Better Planning — A new independent Office for Infrastructure should be established.

Infrastructure is not an end in itself. It is an enabler of growth. Government should define what infrastructure is for first, then determine what projects to back. It should focus on projects likely to reap the greatest benefits, using experts to investigate and determine those benefits. This approach would bring clear principles to otherwise contentious matters like the future of UK airports. It would help government produce better infrastructure business cases. Currently, government struggles to win public support for major projects, like HS2, because it doesn't focus early and clearly enough on outcomes: what infrastructure changes for the better in the real world. Public bodies sometimes spend money late in the day on experts who help refocus or rescue badly designed projects. By getting these experts in at the outset, including specialist infrastructure consultants, government would save money and promote infrastructure success.

Better Funding — The Treasury Guarantees Scheme to support investors should be extended.
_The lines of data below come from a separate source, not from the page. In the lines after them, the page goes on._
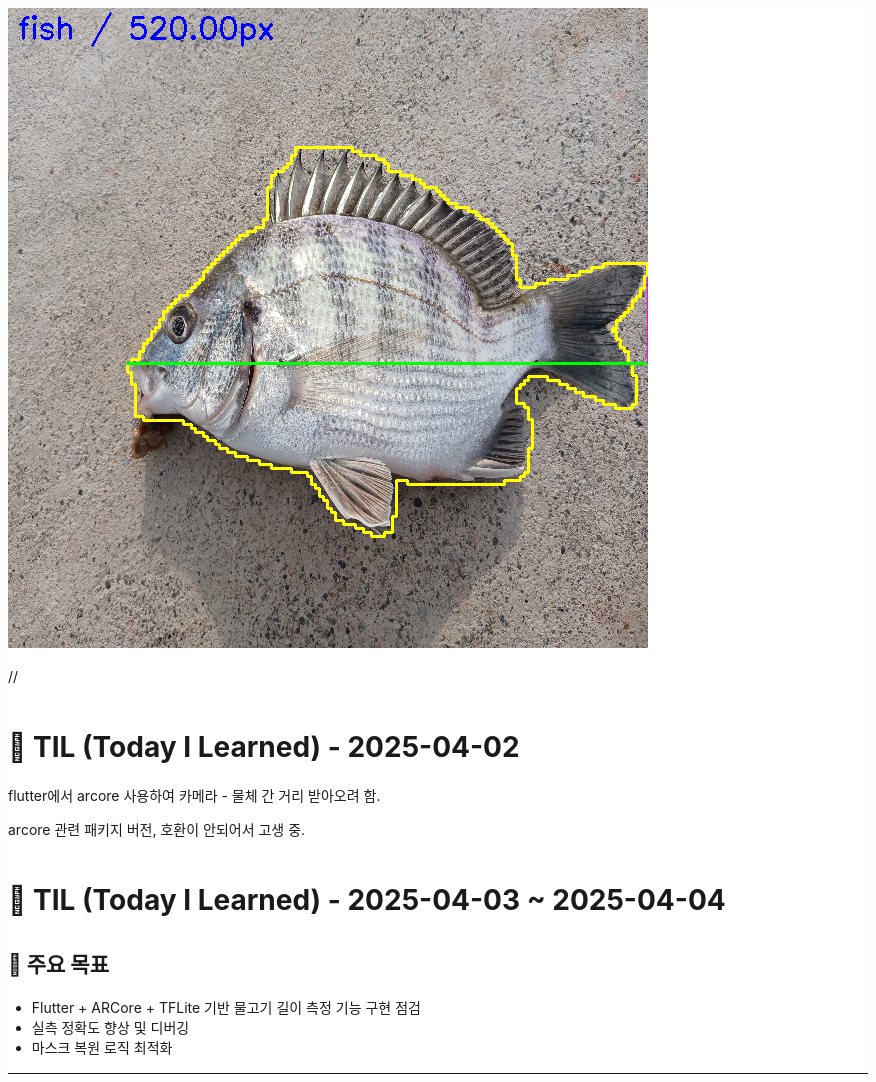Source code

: ![result_horizontal_length_with_helper.png](./result_horizontal_length_with_helper.png)

//

# 📝 TIL (Today I Learned) - 2025-04-02

flutter에서 arcore 사용하여 카메라 - 물체 간 거리 받아오려 함.

arcore 관련 패키지 버전, 호환이 안되어서 고생 중.


# 📝 TIL (Today I Learned) - 2025-04-03 ~ 2025-04-04

## 🎯 주요 목표
- Flutter + ARCore + TFLite 기반 물고기 길이 측정 기능 구현 점검
- 실측 정확도 향상 및 디버깅
- 마스크 복원 로직 최적화

---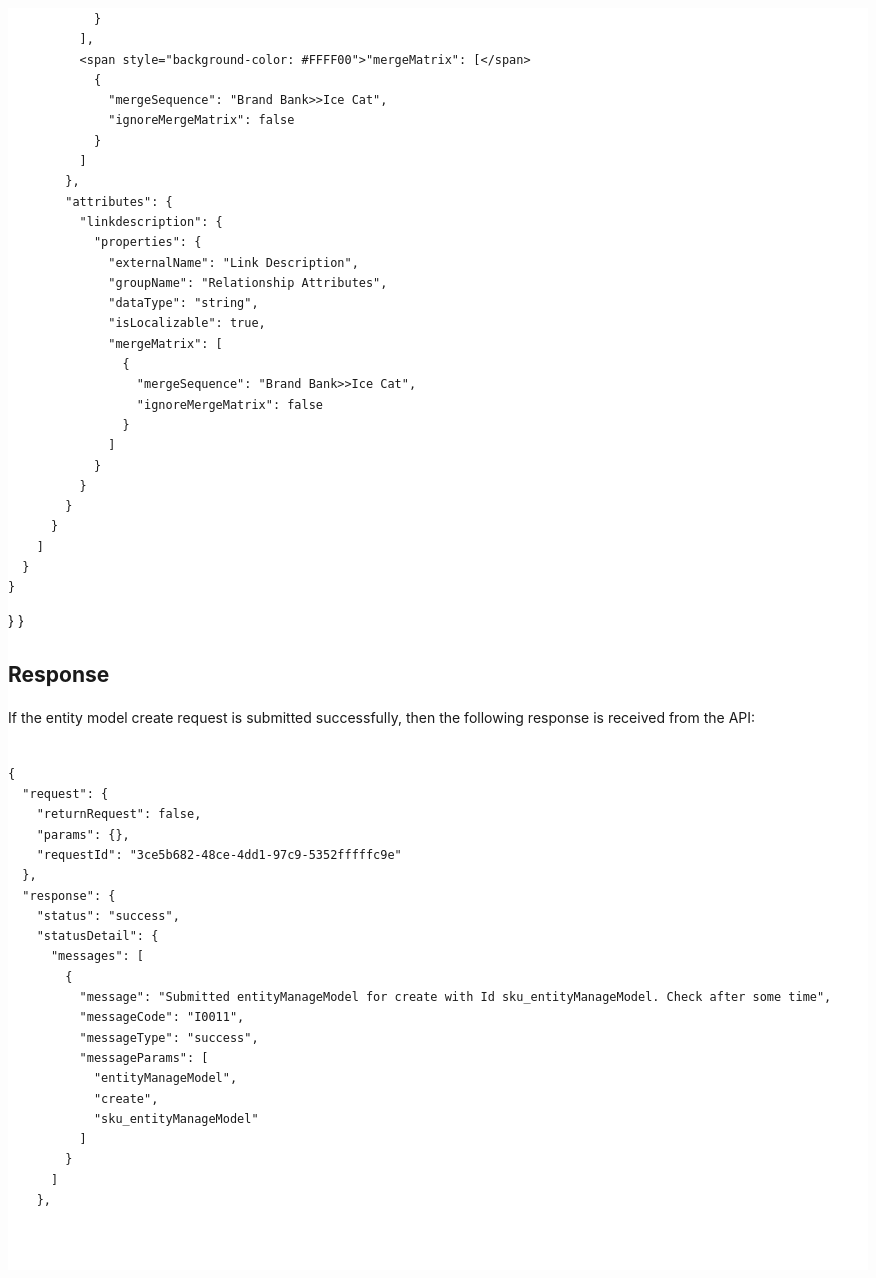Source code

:                 }
              ],
              <span style="background-color: #FFFF00">"mergeMatrix": [</span>
                {
                  "mergeSequence": "Brand Bank>>Ice Cat",
                  "ignoreMergeMatrix": false
                }
              ]
            },
            "attributes": {
              "linkdescription": {
                "properties": {
                  "externalName": "Link Description",
                  "groupName": "Relationship Attributes",
                  "dataType": "string",
                  "isLocalizable": true,
                  "mergeMatrix": [
                    {
                      "mergeSequence": "Brand Bank>>Ice Cat",
                      "ignoreMergeMatrix": false
                    }
                  ]
                }
              }
            }
          }
        ]
      }
    }
  }
}
</code>
</pre> 

## Response

If the entity model create request is submitted successfully, then the following response is received from the API:

<pre>
<code>
{
  "request": {
    "returnRequest": false,
    "params": {},
    "requestId": "3ce5b682-48ce-4dd1-97c9-5352fffffc9e"
  },
  "response": {
    "status": "success",
    "statusDetail": {
      "messages": [
        {
          "message": "Submitted entityManageModel for create with Id sku_entityManageModel. Check after some time",
          "messageCode": "I0011",
          "messageType": "success",
          "messageParams": [
            "entityManageModel",
            "create",
            "sku_entityManageModel"
          ]
        }
      ]
    },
Government should also make clear what the funding model is for each project in the National Infrastructure Plan.

Private investment is needed to close the UK's infrastructure gap. But investors are not coming forward in the required numbers. They need clarity and certainty. This clarity should include how long-term service revenues from assets — and thus investor returns — will be generated. If those revenues are likely to depend on public spending, Government should make clear what it will fund — and what it will not. Crossrail has succeeded to date because of exactly this sort of clarity. Infrastructure experts can also help government's ambition to get more pension funding into infrastructure by advising funds, who may be new to this terrain, on how to target their investments.

Better Delivery — To help reduce tensions and delays in the planning system, communities affected by infrastructure projects should get a greater share of the benefits, including a larger slice of business rate income.
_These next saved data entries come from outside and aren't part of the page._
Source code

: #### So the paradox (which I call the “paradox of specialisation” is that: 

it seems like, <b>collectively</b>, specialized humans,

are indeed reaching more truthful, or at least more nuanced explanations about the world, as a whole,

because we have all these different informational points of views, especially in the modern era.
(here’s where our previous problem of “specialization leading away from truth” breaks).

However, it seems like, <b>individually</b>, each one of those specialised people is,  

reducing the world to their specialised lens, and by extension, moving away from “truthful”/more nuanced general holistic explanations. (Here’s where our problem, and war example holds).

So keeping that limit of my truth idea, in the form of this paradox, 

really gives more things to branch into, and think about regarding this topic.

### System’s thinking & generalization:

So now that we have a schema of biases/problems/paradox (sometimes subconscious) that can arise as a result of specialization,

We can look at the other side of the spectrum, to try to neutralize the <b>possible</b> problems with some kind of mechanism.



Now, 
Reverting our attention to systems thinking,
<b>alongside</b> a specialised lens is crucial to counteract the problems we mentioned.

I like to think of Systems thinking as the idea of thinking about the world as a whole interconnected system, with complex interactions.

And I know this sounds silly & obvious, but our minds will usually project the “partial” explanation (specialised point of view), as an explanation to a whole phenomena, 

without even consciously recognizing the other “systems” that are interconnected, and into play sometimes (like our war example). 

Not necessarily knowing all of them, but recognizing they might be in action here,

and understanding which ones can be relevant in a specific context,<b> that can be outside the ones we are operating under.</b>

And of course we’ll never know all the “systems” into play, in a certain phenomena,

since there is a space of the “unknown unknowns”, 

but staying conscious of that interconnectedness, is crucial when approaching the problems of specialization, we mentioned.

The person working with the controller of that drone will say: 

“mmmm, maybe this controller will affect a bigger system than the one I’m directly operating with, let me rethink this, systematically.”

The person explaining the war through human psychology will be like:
There should be specific, designated delivery structures for major infrastructure projects within departments, agencies and local authorities. They should be appropriately resourced. The Olympics and Crossrail show the benefits of these sorts of structures, where experts are specifically recruited and rewarded to deliver projects. The model should be extended to the devising and commissioning of projects, to avoid errors in project design that are expensive to eradicate.
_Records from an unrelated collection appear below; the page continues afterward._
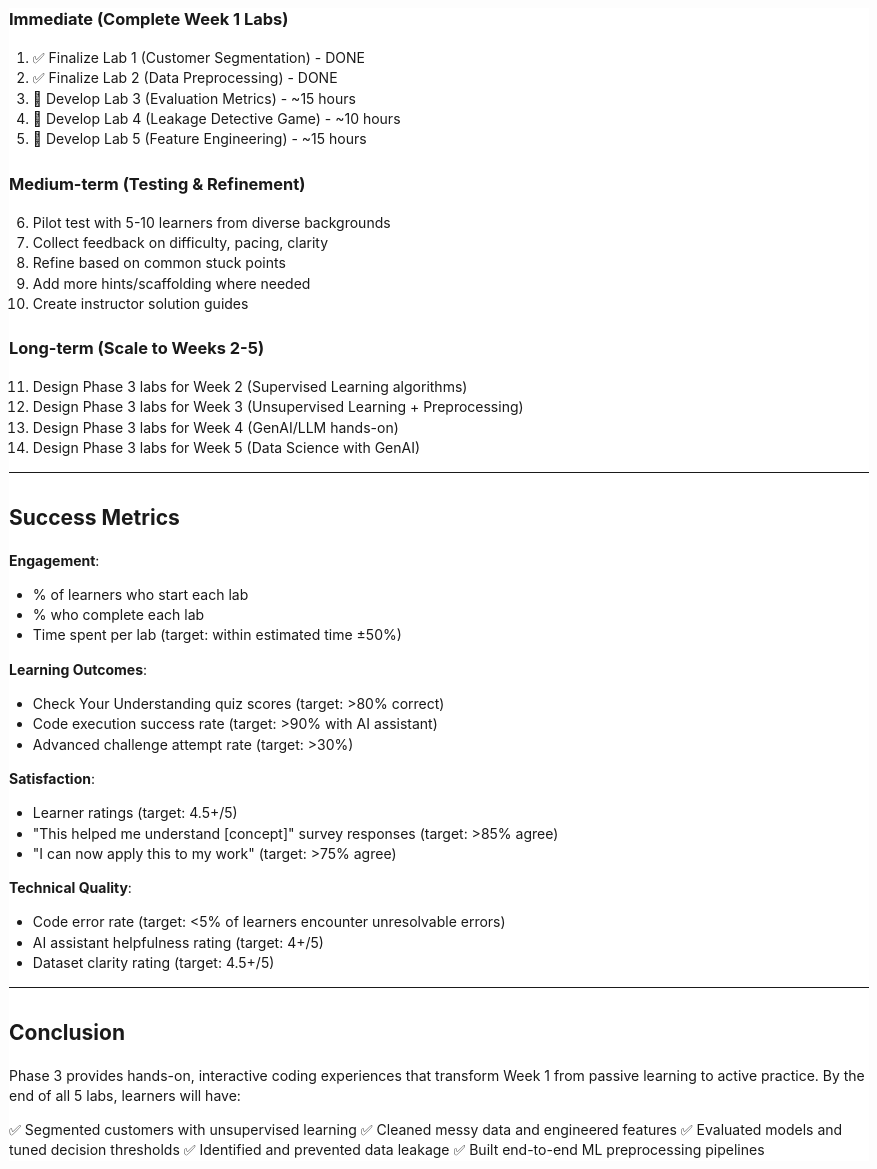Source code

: ### Immediate (Complete Week 1 Labs)
1. ✅ Finalize Lab 1 (Customer Segmentation) - DONE
2. ✅ Finalize Lab 2 (Data Preprocessing) - DONE
3. 🔄 Develop Lab 3 (Evaluation Metrics) - ~15 hours
4. 🔄 Develop Lab 4 (Leakage Detective Game) - ~10 hours
5. 🔄 Develop Lab 5 (Feature Engineering) - ~15 hours

### Medium-term (Testing & Refinement)
6. Pilot test with 5-10 learners from diverse backgrounds
7. Collect feedback on difficulty, pacing, clarity
8. Refine based on common stuck points
9. Add more hints/scaffolding where needed
10. Create instructor solution guides

### Long-term (Scale to Weeks 2-5)
11. Design Phase 3 labs for Week 2 (Supervised Learning algorithms)
12. Design Phase 3 labs for Week 3 (Unsupervised Learning + Preprocessing)
13. Design Phase 3 labs for Week 4 (GenAI/LLM hands-on)
14. Design Phase 3 labs for Week 5 (Data Science with GenAI)

---

## Success Metrics

**Engagement**:
- % of learners who start each lab
- % who complete each lab
- Time spent per lab (target: within estimated time ±50%)

**Learning Outcomes**:
- Check Your Understanding quiz scores (target: >80% correct)
- Code execution success rate (target: >90% with AI assistant)
- Advanced challenge attempt rate (target: >30%)

**Satisfaction**:
- Learner ratings (target: 4.5+/5)
- "This helped me understand [concept]" survey responses (target: >85% agree)
- "I can now apply this to my work" (target: >75% agree)

**Technical Quality**:
- Code error rate (target: <5% of learners encounter unresolvable errors)
- AI assistant helpfulness rating (target: 4+/5)
- Dataset clarity rating (target: 4.5+/5)

---

## Conclusion

Phase 3 provides hands-on, interactive coding experiences that transform Week 1 from passive learning to active practice. By the end of all 5 labs, learners will have:

✅ Segmented customers with unsupervised learning
✅ Cleaned messy data and engineered features
✅ Evaluated models and tuned decision thresholds
✅ Identified and prevented data leakage
✅ Built end-to-end ML preprocessing pipelines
Paul Connolly, Director of the MCA Think Tank said, "By focusing clearly on what infrastructure is for, Government can prioritise the projects it backs. New build will be needed. A shift of just 1% in government's revenue spend towards new investment will realise £70bn extra for new projects over 10 years. But getting the best from existing infrastructure also matters. 1% more output from Government's existing assets each year over the same period would be equivalent to £30bn of new investment. Taken together, these measures would double the Government's investment programme."

Turning the UK into a hub for infrastructure innovation

The MCA report also notes that the UK is home to some of the best infrastructure capability in the world, from renowned architects, engineers and builders, to infrastructure advisers. These consultants help marshal project finance, develop business cases and manage complex programmes. They pull together the very dispersed and complex value-chains required to deliver infrastructure projects. The Government's growth strategy has singled out the importance of infrastructure, but it has also identified professional services as a growth industry. The report therefore argues that government should trumpet the value infrastructure advisers can bring to big projects, both domestically and as a major export.

Alan Leaman, Chief Executive of the MCA, said, "Many of our members were central to the success of the Olympic infrastructure. They are at the heart of big projects like Crossrail. Our report highlights many other projects where they added value. Using our experts early to plan projects, rather than late to rescue them, is the best — and cheapest — way to employ them. Government should recognise the value infrastructure consultants bring. They are often the glue that holds complex projects together."